Despite his powerful, captivating performance, Farouk at times was visibly ill at ease as he sat on a squeaking chair to play with a doleful orchestra. But he managed to overcome these difficulties.
Arthur Honegger, whose work supplied the next item on the programme, is a Swiss composer, born in Le Havre in 1892. In 1921 his Oratorio Le roi David won him world fame, though this was eclipsed in 1924 by his representation of a locomotive in Pacific 231. From these works he moved to a neo-romantic style with baroque overtones resulting from his admiration of Johann Sebastian Bach. His music remained tonal. It often has a strong emotional impact, as in his dramatic Oratorio, based on a Claudel mystery play, Jeanne d'Arc au bucher. His symphonies were championed by the then famous conductor Charles Munch. Honegger lived a large part of his life in Paris, visited the USA several times and, despite his ill health, taught, in his last years at Paris's Ecole Normale. He died in Paris in 1955. Among his numerous works, many are inspired by the holy scriptures, like his third symphony, Liturgique, which occupied the second half of the Saturday concert. It starts with "Dies Irae", evoking the Last Judgement, suggesting death and destruction and the advent of the Messianic Riders of the Apocalypse. The second movement, "De profundis clamavi", is taken from the 130th Psalm: "out of the depth have I cried". It bears a message of hope, of faith and tolerance, which leads to the third movement, "Dona nobis pacem", an exquisite prayer for peace, with cello, solo violin and a sustained flute quietly disappearing in a moving silence.

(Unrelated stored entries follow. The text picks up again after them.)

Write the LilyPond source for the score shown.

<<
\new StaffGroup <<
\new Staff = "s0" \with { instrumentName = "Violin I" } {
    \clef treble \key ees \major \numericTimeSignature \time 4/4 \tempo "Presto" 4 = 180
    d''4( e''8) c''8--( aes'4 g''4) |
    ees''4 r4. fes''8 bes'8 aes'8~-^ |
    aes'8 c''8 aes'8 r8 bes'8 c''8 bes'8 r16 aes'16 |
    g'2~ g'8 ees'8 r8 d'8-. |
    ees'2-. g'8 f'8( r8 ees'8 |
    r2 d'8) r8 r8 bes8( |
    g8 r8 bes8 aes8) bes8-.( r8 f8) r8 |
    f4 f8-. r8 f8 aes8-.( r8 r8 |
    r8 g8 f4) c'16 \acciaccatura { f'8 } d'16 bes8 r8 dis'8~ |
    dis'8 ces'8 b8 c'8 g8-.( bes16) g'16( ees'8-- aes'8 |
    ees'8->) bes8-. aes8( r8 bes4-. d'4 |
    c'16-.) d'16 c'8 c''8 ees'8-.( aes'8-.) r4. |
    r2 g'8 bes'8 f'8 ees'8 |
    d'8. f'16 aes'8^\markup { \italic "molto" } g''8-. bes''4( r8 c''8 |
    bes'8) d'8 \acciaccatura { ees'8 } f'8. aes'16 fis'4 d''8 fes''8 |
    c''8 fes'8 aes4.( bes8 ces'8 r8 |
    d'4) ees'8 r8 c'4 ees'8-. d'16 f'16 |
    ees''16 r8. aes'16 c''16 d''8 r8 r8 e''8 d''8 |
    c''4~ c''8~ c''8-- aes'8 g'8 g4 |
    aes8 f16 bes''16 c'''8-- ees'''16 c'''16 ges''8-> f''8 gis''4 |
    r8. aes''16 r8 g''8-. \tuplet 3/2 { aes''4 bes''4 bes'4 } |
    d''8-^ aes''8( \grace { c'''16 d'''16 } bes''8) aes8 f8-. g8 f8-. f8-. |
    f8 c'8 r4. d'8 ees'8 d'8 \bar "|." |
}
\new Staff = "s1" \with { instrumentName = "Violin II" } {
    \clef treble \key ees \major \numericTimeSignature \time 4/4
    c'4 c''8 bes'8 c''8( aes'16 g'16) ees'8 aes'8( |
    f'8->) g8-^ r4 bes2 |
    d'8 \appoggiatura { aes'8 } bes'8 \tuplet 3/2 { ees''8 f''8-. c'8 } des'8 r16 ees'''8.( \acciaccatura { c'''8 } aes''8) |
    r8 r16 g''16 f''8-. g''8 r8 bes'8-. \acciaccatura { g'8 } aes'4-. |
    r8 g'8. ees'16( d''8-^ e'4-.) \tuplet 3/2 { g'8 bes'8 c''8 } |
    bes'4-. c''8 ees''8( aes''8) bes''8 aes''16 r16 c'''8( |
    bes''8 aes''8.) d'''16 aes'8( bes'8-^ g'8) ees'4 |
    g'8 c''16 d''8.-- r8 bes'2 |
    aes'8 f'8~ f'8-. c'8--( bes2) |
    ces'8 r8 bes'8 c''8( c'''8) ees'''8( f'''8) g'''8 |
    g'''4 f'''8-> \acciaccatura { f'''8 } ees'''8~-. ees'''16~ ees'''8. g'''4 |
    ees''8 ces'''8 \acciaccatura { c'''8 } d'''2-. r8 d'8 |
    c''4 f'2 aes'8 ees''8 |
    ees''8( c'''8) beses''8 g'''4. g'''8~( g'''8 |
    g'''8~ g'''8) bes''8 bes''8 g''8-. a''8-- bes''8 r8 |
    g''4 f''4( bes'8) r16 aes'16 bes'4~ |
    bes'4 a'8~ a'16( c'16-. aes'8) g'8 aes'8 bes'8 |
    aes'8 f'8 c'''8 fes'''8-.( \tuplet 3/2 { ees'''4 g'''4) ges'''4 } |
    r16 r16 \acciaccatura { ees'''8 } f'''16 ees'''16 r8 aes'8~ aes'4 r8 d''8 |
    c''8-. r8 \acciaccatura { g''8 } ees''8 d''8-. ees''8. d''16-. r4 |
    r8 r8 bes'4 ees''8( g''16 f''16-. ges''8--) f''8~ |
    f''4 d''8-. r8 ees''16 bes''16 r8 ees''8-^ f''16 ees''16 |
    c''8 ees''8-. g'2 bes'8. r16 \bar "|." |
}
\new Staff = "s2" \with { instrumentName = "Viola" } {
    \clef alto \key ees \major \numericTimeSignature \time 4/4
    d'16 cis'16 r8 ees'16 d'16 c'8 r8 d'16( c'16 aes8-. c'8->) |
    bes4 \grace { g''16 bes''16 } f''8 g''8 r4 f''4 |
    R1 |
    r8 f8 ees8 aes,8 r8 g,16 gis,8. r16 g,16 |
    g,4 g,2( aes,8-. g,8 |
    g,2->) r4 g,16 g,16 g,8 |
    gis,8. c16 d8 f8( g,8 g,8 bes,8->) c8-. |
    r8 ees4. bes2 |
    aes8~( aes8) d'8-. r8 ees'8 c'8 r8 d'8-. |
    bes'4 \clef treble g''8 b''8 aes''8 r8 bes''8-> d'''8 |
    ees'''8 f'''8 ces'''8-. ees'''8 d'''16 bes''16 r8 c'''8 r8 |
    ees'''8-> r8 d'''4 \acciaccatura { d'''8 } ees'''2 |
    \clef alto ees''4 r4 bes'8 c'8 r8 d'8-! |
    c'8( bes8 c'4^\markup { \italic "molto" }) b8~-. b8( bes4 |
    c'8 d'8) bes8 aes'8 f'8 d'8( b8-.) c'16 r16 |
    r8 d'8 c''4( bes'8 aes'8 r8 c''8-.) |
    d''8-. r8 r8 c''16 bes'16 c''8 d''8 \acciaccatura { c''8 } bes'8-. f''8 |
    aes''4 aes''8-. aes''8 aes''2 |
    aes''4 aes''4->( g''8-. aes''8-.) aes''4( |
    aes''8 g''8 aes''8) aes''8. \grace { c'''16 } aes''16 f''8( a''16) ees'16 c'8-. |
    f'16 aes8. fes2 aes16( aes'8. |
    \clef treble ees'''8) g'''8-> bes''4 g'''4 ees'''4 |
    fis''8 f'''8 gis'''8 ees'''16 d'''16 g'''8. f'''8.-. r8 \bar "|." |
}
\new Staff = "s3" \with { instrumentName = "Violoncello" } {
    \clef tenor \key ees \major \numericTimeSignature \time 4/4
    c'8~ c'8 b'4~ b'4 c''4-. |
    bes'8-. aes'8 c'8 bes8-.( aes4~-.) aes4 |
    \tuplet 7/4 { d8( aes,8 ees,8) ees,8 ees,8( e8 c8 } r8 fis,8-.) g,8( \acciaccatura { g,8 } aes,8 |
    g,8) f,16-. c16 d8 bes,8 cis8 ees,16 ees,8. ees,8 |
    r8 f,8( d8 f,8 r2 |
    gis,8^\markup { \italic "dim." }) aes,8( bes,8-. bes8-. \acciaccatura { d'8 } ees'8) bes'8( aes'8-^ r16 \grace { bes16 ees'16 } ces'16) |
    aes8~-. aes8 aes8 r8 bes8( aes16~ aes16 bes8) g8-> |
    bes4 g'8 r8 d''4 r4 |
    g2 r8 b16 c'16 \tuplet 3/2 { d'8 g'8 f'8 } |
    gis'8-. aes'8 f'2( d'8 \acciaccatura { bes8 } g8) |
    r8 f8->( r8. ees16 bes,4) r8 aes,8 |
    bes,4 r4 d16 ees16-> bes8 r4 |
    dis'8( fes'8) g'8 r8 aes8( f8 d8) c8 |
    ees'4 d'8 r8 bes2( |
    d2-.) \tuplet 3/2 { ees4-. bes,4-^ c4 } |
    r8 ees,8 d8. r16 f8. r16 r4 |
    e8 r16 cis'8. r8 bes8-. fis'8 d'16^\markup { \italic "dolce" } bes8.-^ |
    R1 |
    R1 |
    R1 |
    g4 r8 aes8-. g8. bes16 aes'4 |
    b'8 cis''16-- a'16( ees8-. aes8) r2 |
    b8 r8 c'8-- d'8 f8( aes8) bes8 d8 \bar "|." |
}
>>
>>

The composition is one of power, beauty and subtlety, though, after Farouk's stunning presence, the solo violin ended up being rather disappointing: the player never got the last tone right, which was, unfortunately, the most important.
In its present sorrowful state, the orchestra was clearly unprepared for a composition of such significance, and as well as developing an awareness of the history of classical music in Egypt, Mueller is advised to stick to simpler compositions until the conditions of his orchestra have improved.